When I fetch 49 records at a time, 49 flow files converted to ORC go into the putHDFS processor but the result is one small file in HDFS. When I do a select count(*) there is only 1 record in the external table. There are no failed flow files coming out of the HDFS processor.
I included a mergecontent processor after the convert to orc and before put to HDFS, a bigger file of merged content is put into HDFS but that results in an error(see below) when I select count(*) from the external table. I suspect the merged file is corrupted, but putting the original 49 files into HDFS doesn’t appear to be working properly either. The External table is simply defined with fields STORED as ORC LOCATION ‘hdfspath’. I tried the DDL with and without orc.compress=’SNAPPY’, even removed all compression from any processor and the results were the same as the mergedcontent file throws the below error every time when selecting from the external table.

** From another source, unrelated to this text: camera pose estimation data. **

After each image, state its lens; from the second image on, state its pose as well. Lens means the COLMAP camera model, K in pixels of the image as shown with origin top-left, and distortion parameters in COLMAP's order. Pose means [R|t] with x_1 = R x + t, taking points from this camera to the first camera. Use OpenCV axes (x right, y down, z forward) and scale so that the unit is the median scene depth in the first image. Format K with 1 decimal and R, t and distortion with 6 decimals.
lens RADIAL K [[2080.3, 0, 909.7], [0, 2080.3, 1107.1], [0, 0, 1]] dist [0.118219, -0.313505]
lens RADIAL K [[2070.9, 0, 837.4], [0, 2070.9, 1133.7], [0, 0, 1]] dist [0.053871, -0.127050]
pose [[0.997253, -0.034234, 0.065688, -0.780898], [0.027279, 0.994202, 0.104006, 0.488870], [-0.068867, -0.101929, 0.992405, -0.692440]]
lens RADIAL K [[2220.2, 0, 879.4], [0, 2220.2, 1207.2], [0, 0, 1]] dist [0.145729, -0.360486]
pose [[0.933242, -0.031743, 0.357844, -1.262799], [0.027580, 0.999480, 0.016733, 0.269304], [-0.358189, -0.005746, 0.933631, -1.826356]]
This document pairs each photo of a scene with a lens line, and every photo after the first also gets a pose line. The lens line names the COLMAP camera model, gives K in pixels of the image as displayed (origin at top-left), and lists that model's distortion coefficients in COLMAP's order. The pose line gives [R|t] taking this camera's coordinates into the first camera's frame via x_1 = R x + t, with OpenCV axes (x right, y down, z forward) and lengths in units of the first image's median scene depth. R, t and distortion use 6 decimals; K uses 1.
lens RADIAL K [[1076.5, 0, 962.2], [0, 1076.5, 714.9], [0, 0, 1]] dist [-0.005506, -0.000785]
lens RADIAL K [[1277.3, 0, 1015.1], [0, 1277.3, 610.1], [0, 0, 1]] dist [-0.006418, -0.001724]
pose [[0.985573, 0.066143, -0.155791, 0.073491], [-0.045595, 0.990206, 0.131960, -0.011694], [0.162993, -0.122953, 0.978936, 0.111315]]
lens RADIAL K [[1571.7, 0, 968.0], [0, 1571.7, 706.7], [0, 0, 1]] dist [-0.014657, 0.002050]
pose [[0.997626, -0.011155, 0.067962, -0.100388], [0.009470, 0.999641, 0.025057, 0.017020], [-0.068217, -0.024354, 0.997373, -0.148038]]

Vertex failed, vertexName=Map 1, vertexId=vertex_1502140036873_0283_2_00, diagnostics=[Task failed, taskId=task_1502140036873_0283_2_00_000000, diagnostics=[TaskAttempt 0 failed, info=[Error: Failure while running task:java.lang.RuntimeException: java.lang.RuntimeException: java.io.IOException: com.google.protobuf.InvalidProtocolBufferException: Protocol message contained an invalid tag (zero).
Caused by: java.lang.RuntimeException: java.io.IOException: com.google.protobuf.InvalidProtocolBufferException: Protocol message contained an invalid tag (zero).